• **Stored data**
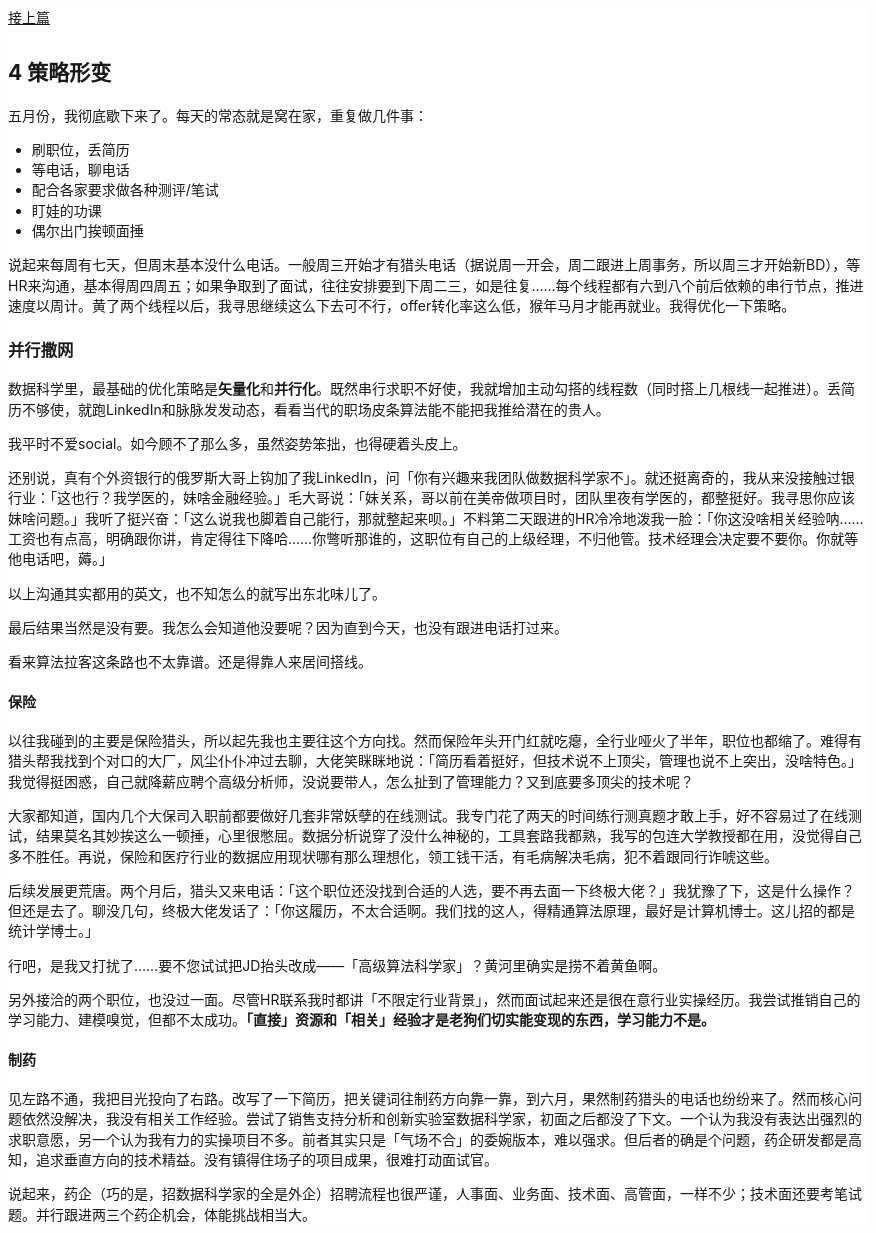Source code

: 
[接上篇](/post/find-a-job-2020-2/)

## 4 策略形变

五月份，我彻底歇下来了。每天的常态就是窝在家，重复做几件事：

- 刷职位，丢简历
- 等电话，聊电话
- 配合各家要求做各种测评/笔试
- 盯娃的功课
- 偶尔出门挨顿面捶

说起来每周有七天，但周末基本没什么电话。一般周三开始才有猎头电话（据说周一开会，周二跟进上周事务，所以周三才开始新BD），等HR来沟通，基本得周四周五；如果争取到了面试，往往安排要到下周二三，如是往复……每个线程都有六到八个前后依赖的串行节点，推进速度以周计。黄了两个线程以后，我寻思继续这么下去可不行，offer转化率这么低，猴年马月才能再就业。我得优化一下策略。



### 并行撒网

数据科学里，最基础的优化策略是**矢量化**和**并行化**。既然串行求职不好使，我就增加主动勾搭的线程数（同时搭上几根线一起推进）。丢简历不够使，就跑LinkedIn和脉脉发发动态，看看当代的职场皮条算法能不能把我推给潜在的贵人。

我平时不爱social。如今顾不了那么多，虽然姿势笨拙，也得硬着头皮上。

还别说，真有个外资银行的俄罗斯大哥上钩加了我LinkedIn，问「你有兴趣来我团队做数据科学家不」。就还挺离奇的，我从来没接触过银行业：「这也行？我学医的，妹啥金融经验。」毛大哥说：「妹关系，哥以前在美帝做项目时，团队里夜有学医的，都整挺好。我寻思你应该妹啥问题。」我听了挺兴奋：「这么说我也脚着自己能行，那就整起来呗。」不料第二天跟进的HR冷冷地泼我一脸：「你这没啥相关经验呐……工资也有点高，明确跟你讲，肯定得往下降哈……你彆听那谁的，这职位有自己的上级经理，不归他管。技术经理会决定要不要你。你就等他电话吧，薅。」

以上沟通其实都用的英文，也不知怎么的就写出东北味儿了。

最后结果当然是没有要。我怎么会知道他没要呢？因为直到今天，也没有跟进电话打过来。

看来算法拉客这条路也不太靠谱。还是得靠人来居间搭线。

#### 保险

以往我碰到的主要是保险猎头，所以起先我也主要往这个方向找。然而保险年头开门红就吃瘪，全行业哑火了半年，职位也都缩了。难得有猎头帮我找到个对口的大厂，风尘仆仆冲过去聊，大佬笑眯眯地说：「简历看着挺好，但技术说不上顶尖，管理也说不上突出，没啥特色。」我觉得挺困惑，自己就降薪应聘个高级分析师，没说要带人，怎么扯到了管理能力？又到底要多顶尖的技术呢？

大家都知道，国内几个大保司入职前都要做好几套非常妖孽的在线测试。我专门花了两天的时间练行测真题才敢上手，好不容易过了在线测试，结果莫名其妙挨这么一顿捶，心里很憋屈。数据分析说穿了没什么神秘的，工具套路我都熟，我写的包连大学教授都在用，没觉得自己多不胜任。再说，保险和医疗行业的数据应用现状哪有那么理想化，领工钱干活，有毛病解决毛病，犯不着跟同行诈唬这些。

后续发展更荒唐。两个月后，猎头又来电话：「这个职位还没找到合适的人选，要不再去面一下终极大佬？」我犹豫了下，这是什么操作？但还是去了。聊没几句，终极大佬发话了：「你这履历，不太合适啊。我们找的这人，得精通算法原理，最好是计算机博士。这儿招的都是统计学博士。」

行吧，是我又打扰了……要不您试试把JD抬头改成——「高级算法科学家」？黄河里确实是捞不着黄鱼啊。

另外接洽的两个职位，也没过一面。尽管HR联系我时都讲「不限定行业背景」，然而面试起来还是很在意行业实操经历。我尝试推销自己的学习能力、建模嗅觉，但都不太成功。**「直接」资源和「相关」经验才是老狗们切实能变现的东西，学习能力不是。**

#### 制药

见左路不通，我把目光投向了右路。改写了一下简历，把关键词往制药方向靠一靠，到六月，果然制药猎头的电话也纷纷来了。然而核心问题依然没解决，我没有相关工作经验。尝试了销售支持分析和创新实验室数据科学家，初面之后都没了下文。一个认为我没有表达出强烈的求职意愿，另一个认为我有力的实操项目不多。前者其实只是「气场不合」的委婉版本，难以强求。但后者的确是个问题，药企研发都是高知，追求垂直方向的技术精益。没有镇得住场子的项目成果，很难打动面试官。

说起来，药企（巧的是，招数据科学家的全是外企）招聘流程也很严谨，人事面、业务面、技术面、高管面，一样不少；技术面还要考笔试题。并行跟进两三个药企机会，体能挑战相当大。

• **To do**
Pick out each line above that contains the string "我寻思继续这么下去可不行", and copy those lines.

• **Response to this exercise**
说起来每周有七天，但周末基本没什么电话。一般周三开始才有猎头电话（据说周一开会，周二跟进上周事务，所以周三才开始新BD），等HR来沟通，基本得周四周五；如果争取到了面试，往往安排要到下周二三，如是往复……每个线程都有六到八个前后依赖的串行节点，推进速度以周计。黄了两个线程以后，我寻思继续这么下去可不行，offer转化率这么低，猴年马月才能再就业。我得优化一下策略。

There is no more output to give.